- **Work instruction**:
The reply should contain each record below, returned exactly as given.

(Items from a data source)
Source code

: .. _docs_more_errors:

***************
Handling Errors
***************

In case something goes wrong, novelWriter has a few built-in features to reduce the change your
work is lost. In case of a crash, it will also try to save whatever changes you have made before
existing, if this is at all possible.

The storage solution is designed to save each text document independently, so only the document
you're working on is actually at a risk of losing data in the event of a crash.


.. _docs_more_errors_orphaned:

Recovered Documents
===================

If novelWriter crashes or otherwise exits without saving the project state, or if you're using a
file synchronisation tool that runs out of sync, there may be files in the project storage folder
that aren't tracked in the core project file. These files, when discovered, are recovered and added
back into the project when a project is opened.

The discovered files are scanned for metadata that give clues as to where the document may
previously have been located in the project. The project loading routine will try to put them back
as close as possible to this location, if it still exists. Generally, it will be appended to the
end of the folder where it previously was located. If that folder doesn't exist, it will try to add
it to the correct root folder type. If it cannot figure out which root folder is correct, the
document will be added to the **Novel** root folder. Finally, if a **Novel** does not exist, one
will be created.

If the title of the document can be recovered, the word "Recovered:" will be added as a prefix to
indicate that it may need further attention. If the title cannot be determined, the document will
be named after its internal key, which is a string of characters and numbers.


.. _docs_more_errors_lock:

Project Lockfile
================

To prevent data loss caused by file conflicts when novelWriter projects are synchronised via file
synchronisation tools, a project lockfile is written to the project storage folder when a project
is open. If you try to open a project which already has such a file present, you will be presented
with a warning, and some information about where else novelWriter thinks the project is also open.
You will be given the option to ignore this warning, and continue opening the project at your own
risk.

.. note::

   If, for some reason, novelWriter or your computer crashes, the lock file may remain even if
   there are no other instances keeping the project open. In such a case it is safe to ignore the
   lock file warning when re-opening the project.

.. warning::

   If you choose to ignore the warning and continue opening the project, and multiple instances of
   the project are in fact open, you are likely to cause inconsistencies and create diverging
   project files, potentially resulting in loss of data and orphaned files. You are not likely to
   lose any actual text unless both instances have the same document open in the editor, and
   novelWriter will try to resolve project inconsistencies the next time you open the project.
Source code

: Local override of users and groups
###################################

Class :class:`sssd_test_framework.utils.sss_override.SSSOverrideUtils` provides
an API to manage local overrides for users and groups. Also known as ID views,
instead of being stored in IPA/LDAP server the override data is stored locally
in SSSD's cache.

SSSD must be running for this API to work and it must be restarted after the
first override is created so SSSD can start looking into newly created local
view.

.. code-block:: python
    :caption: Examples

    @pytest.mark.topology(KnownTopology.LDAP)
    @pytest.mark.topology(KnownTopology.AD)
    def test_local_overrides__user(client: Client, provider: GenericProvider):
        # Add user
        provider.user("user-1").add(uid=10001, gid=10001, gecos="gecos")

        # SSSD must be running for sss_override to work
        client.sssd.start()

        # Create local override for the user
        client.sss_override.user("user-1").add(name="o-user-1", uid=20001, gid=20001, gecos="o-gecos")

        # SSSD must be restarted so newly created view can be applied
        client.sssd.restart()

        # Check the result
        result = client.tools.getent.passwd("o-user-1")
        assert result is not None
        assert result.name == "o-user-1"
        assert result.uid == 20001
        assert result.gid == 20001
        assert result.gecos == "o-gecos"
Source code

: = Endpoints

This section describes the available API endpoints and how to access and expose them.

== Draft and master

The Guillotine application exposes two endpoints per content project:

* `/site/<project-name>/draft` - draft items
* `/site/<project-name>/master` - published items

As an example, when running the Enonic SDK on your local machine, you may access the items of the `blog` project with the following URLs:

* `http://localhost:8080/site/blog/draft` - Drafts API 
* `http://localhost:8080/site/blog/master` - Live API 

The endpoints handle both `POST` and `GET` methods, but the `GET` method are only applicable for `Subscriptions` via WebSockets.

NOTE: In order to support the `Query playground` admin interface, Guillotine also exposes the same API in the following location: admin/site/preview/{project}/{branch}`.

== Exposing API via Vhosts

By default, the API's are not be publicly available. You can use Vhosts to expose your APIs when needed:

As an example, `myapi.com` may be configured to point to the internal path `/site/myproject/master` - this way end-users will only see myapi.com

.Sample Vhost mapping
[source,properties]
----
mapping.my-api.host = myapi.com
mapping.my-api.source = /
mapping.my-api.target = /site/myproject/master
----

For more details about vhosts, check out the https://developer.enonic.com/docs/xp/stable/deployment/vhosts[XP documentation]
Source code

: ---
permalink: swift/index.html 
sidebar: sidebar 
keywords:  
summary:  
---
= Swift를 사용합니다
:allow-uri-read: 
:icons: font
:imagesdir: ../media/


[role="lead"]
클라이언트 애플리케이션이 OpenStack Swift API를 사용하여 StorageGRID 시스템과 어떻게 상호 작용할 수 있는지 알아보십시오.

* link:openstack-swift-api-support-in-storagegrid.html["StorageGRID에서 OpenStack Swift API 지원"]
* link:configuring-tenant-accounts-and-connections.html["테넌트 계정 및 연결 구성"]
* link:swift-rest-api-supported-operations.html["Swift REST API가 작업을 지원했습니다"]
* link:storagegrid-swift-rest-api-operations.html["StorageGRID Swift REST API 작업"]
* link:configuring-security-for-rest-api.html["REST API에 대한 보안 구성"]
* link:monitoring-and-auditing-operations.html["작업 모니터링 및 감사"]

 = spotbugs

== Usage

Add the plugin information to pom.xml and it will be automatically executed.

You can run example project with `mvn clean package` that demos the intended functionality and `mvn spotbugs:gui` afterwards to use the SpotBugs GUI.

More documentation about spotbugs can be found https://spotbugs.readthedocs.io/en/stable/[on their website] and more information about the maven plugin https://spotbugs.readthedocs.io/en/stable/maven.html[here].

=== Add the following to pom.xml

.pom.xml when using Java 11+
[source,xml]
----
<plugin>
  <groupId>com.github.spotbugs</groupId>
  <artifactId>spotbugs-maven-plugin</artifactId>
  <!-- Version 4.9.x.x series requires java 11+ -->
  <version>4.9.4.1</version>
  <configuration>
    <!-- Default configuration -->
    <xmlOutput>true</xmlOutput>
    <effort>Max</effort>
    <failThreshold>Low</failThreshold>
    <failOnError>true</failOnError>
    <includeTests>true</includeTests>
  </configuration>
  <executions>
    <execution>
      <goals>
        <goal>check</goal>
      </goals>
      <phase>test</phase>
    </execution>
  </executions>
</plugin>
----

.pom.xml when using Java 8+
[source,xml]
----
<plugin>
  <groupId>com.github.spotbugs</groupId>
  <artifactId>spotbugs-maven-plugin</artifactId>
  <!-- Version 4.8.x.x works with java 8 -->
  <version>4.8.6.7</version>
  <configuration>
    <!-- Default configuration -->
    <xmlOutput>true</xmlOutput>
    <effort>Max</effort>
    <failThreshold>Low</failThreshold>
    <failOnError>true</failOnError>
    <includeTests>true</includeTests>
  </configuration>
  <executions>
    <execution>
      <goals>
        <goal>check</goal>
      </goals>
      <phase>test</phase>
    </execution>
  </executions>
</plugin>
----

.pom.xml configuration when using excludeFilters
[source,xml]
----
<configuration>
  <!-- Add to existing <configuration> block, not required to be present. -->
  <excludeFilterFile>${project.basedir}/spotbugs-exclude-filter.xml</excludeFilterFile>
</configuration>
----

- **Result**:
Source code

: .. _docs_more_errors:

***************
Handling Errors
***************

In case something goes wrong, novelWriter has a few built-in features to reduce the change your
work is lost. In case of a crash, it will also try to save whatever changes you have made before
existing, if this is at all possible.

The storage solution is designed to save each text document independently, so only the document
you're working on is actually at a risk of losing data in the event of a crash.


.. _docs_more_errors_orphaned:

Recovered Documents
===================

If novelWriter crashes or otherwise exits without saving the project state, or if you're using a
file synchronisation tool that runs out of sync, there may be files in the project storage folder
that aren't tracked in the core project file. These files, when discovered, are recovered and added
back into the project when a project is opened.

The discovered files are scanned for metadata that give clues as to where the document may
previously have been located in the project. The project loading routine will try to put them back
as close as possible to this location, if it still exists. Generally, it will be appended to the
end of the folder where it previously was located. If that folder doesn't exist, it will try to add
it to the correct root folder type. If it cannot figure out which root folder is correct, the
document will be added to the **Novel** root folder. Finally, if a **Novel** does not exist, one
will be created.

If the title of the document can be recovered, the word "Recovered:" will be added as a prefix to
indicate that it may need further attention. If the title cannot be determined, the document will
be named after its internal key, which is a string of characters and numbers.


.. _docs_more_errors_lock:

Project Lockfile
================

To prevent data loss caused by file conflicts when novelWriter projects are synchronised via file
synchronisation tools, a project lockfile is written to the project storage folder when a project
is open. If you try to open a project which already has such a file present, you will be presented
with a warning, and some information about where else novelWriter thinks the project is also open.
You will be given the option to ignore this warning, and continue opening the project at your own
risk.

.. note::

   If, for some reason, novelWriter or your computer crashes, the lock file may remain even if
   there are no other instances keeping the project open. In such a case it is safe to ignore the
   lock file warning when re-opening the project.

.. warning::

   If you choose to ignore the warning and continue opening the project, and multiple instances of
   the project are in fact open, you are likely to cause inconsistencies and create diverging
   project files, potentially resulting in loss of data and orphaned files. You are not likely to
   lose any actual text unless both instances have the same document open in the editor, and
   novelWriter will try to resolve project inconsistencies the next time you open the project.
Source code

: Local override of users and groups
###################################

Class :class:`sssd_test_framework.utils.sss_override.SSSOverrideUtils` provides
an API to manage local overrides for users and groups. Also known as ID views,
instead of being stored in IPA/LDAP server the override data is stored locally
in SSSD's cache.

SSSD must be running for this API to work and it must be restarted after the
first override is created so SSSD can start looking into newly created local
view.

.. code-block:: python
    :caption: Examples

    @pytest.mark.topology(KnownTopology.LDAP)
    @pytest.mark.topology(KnownTopology.AD)
    def test_local_overrides__user(client: Client, provider: GenericProvider):
        # Add user
        provider.user("user-1").add(uid=10001, gid=10001, gecos="gecos")

        # SSSD must be running for sss_override to work
        client.sssd.start()

        # Create local override for the user
        client.sss_override.user("user-1").add(name="o-user-1", uid=20001, gid=20001, gecos="o-gecos")

        # SSSD must be restarted so newly created view can be applied
        client.sssd.restart()

        # Check the result
        result = client.tools.getent.passwd("o-user-1")
        assert result is not None
        assert result.name == "o-user-1"
        assert result.uid == 20001
        assert result.gid == 20001
        assert result.gecos == "o-gecos"
Source code

: = Endpoints

This section describes the available API endpoints and how to access and expose them.

== Draft and master

The Guillotine application exposes two endpoints per content project:

* `/site/<project-name>/draft` - draft items
* `/site/<project-name>/master` - published items

As an example, when running the Enonic SDK on your local machine, you may access the items of the `blog` project with the following URLs:

* `http://localhost:8080/site/blog/draft` - Drafts API 
* `http://localhost:8080/site/blog/master` - Live API 

The endpoints handle both `POST` and `GET` methods, but the `GET` method are only applicable for `Subscriptions` via WebSockets.

NOTE: In order to support the `Query playground` admin interface, Guillotine also exposes the same API in the following location: admin/site/preview/{project}/{branch}`.

== Exposing API via Vhosts

By default, the API's are not be publicly available. You can use Vhosts to expose your APIs when needed:

As an example, `myapi.com` may be configured to point to the internal path `/site/myproject/master` - this way end-users will only see myapi.com

.Sample Vhost mapping
[source,properties]
----
mapping.my-api.host = myapi.com
mapping.my-api.source = /
mapping.my-api.target = /site/myproject/master
----

For more details about vhosts, check out the https://developer.enonic.com/docs/xp/stable/deployment/vhosts[XP documentation]
Source code

: ---
permalink: swift/index.html 
sidebar: sidebar 
keywords:  
summary:  
---
= Swift를 사용합니다
:allow-uri-read: 
:icons: font
:imagesdir: ../media/


[role="lead"]
클라이언트 애플리케이션이 OpenStack Swift API를 사용하여 StorageGRID 시스템과 어떻게 상호 작용할 수 있는지 알아보십시오.

* link:openstack-swift-api-support-in-storagegrid.html["StorageGRID에서 OpenStack Swift API 지원"]
* link:configuring-tenant-accounts-and-connections.html["테넌트 계정 및 연결 구성"]
* link:swift-rest-api-supported-operations.html["Swift REST API가 작업을 지원했습니다"]
* link:storagegrid-swift-rest-api-operations.html["StorageGRID Swift REST API 작업"]
* link:configuring-security-for-rest-api.html["REST API에 대한 보안 구성"]
* link:monitoring-and-auditing-operations.html["작업 모니터링 및 감사"]

 = spotbugs

== Usage

Add the plugin information to pom.xml and it will be automatically executed.

You can run example project with `mvn clean package` that demos the intended functionality and `mvn spotbugs:gui` afterwards to use the SpotBugs GUI.

More documentation about spotbugs can be found https://spotbugs.readthedocs.io/en/stable/[on their website] and more information about the maven plugin https://spotbugs.readthedocs.io/en/stable/maven.html[here].

=== Add the following to pom.xml

.pom.xml when using Java 11+
[source,xml]
----
<plugin>
  <groupId>com.github.spotbugs</groupId>
  <artifactId>spotbugs-maven-plugin</artifactId>
  <!-- Version 4.9.x.x series requires java 11+ -->
  <version>4.9.4.1</version>
  <configuration>
    <!-- Default configuration -->
    <xmlOutput>true</xmlOutput>
    <effort>Max</effort>
    <failThreshold>Low</failThreshold>
    <failOnError>true</failOnError>
    <includeTests>true</includeTests>
  </configuration>
  <executions>
    <execution>
      <goals>
        <goal>check</goal>
      </goals>
      <phase>test</phase>
    </execution>
  </executions>
</plugin>
----

.pom.xml when using Java 8+
[source,xml]
----
<plugin>
  <groupId>com.github.spotbugs</groupId>
  <artifactId>spotbugs-maven-plugin</artifactId>
  <!-- Version 4.8.x.x works with java 8 -->
  <version>4.8.6.7</version>
  <configuration>
    <!-- Default configuration -->
    <xmlOutput>true</xmlOutput>
    <effort>Max</effort>
    <failThreshold>Low</failThreshold>
    <failOnError>true</failOnError>
    <includeTests>true</includeTests>
  </configuration>
  <executions>
    <execution>
      <goals>
        <goal>check</goal>
      </goals>
      <phase>test</phase>
    </execution>
  </executions>
</plugin>
----

.pom.xml configuration when using excludeFilters
[source,xml]
----
<configuration>
  <!-- Add to existing <configuration> block, not required to be present. -->
  <excludeFilterFile>${project.basedir}/spotbugs-exclude-filter.xml</excludeFilterFile>
</configuration>
----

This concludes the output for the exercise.